With the Colorado Eagles just up the road in Loveland, a little over an hour away, Bednar plans to keep the players developing. He wants all the skaters in the pipeline playing. In his briefing, Bednar described how some of the players sent down have different roles in the AHL than the NHL and he expressed a plan to keep them improving in both roles moving forward. While players may end up starting their season in Loveland, it doesn’t look like Bednar intends to keep all of them there.
Bednar set the standards for development of future Avalanche players in the pipeline as well as the starting lineup. It’s a refreshing change.
Avalanche Flood the Eagles With Talent
Bearing in mind Coach Bednar’s goals to keep all the prospects playing, the recent cuts carry a different weight. Within a 24-hour period, the Avalanche released 15 players, bringing their current roster to 29. The Avalanche reassigned 14 players to their AHL affiliate Colorado Eagles and released professional tryout Cody Bass. Of the 14 players moved, four had to be sent through – and cleared – waivers.
Unlike years past, the AHL affiliate should have a plethora of quality talent. Of the seven total goals the Avalanche notched in the first four preseason games, five of them come from their prospect pool. Two of them have each earned two points – defenseman Ryan Graves (from a goal and an assist) and Martin Kaut (two assists). In fact, the Avalanche may have reassigned an entire line with enough talent to reach the big club – in time – when they sent down Pavel Francouz (goaltender), Sergei Boikov, Graves (defenseman), Ty Lewis (left wing), Igor Shvyrev (center) and Kaut (right wing). Four of those players competed in the Rookie Tournament as well.
— Colorado Eagles (@ColoradoEagles) September 27, 2018
Eleven of the recently reassigned players are under the age of 24. They still have plenty of room to grow and learn together. Because the Avalanche’s roster has so many quality veterans, the organization can allow the young players more time to develop and hone their craft. It’s a luxury the team couldn’t afford a few years ago.

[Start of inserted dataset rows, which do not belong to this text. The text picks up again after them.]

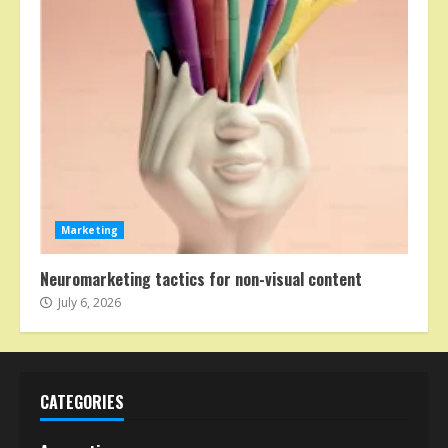
Marketing
Neuromarketing tactics for non-visual content
July 6, 2026
CATEGORIES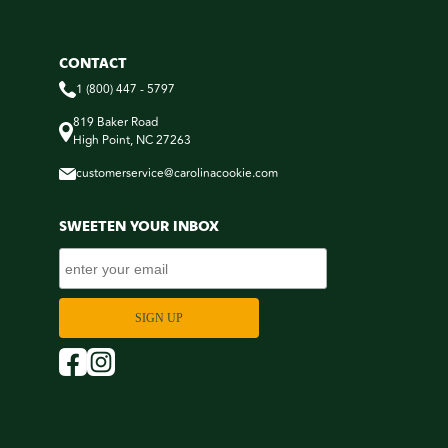
CONTACT
1 (800) 447 - 5797
819 Baker Road
High Point, NC 27263
customerservice@carolinacookie.com
SWEETEN YOUR INBOX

One only needs to remember how rushing defenseman Chris Bigras onto the NHL stage too early hurt his career. At the time, Bigras was called up as the blue line started losing players to injury. But the plan for his development got lost in the rush to fill holes on a roster without depth. He ended up reverting back the AHL roster and hasn’t been able to sustain an NHL spot since.
The Avalanche no longer have that problem. Colorado has started to acquire good young assets to fill their development pipeline. Now, they can afford to train the young players. The Avalanche can let their number-one draft pick Martin Kaut play in the AHL and adjust to the North American ice without the team limping through the season. The team has enough quality players on their starting roster they can let their young assets mature.
Bednar sent a message with this batch of roster cuts. The young prospects still have things to learn, but they are close and he intends to keep pushing them to excel.
For those on the Avalanche’s roster, they still have room to improve as well, and there are guys waiting in the wings hungry for a spot. Bednar said it best when he finished his interview “We want to see more great games out of all our players. That’s the goal.”
The Avalanche have entered a new phase. No longer looking to plug holes in a leaky boat, they are building a quality organization with enough talented pieces they can afford to wait for excellence. Bednar delivered the message. Now it’s up to the players to raise the bar.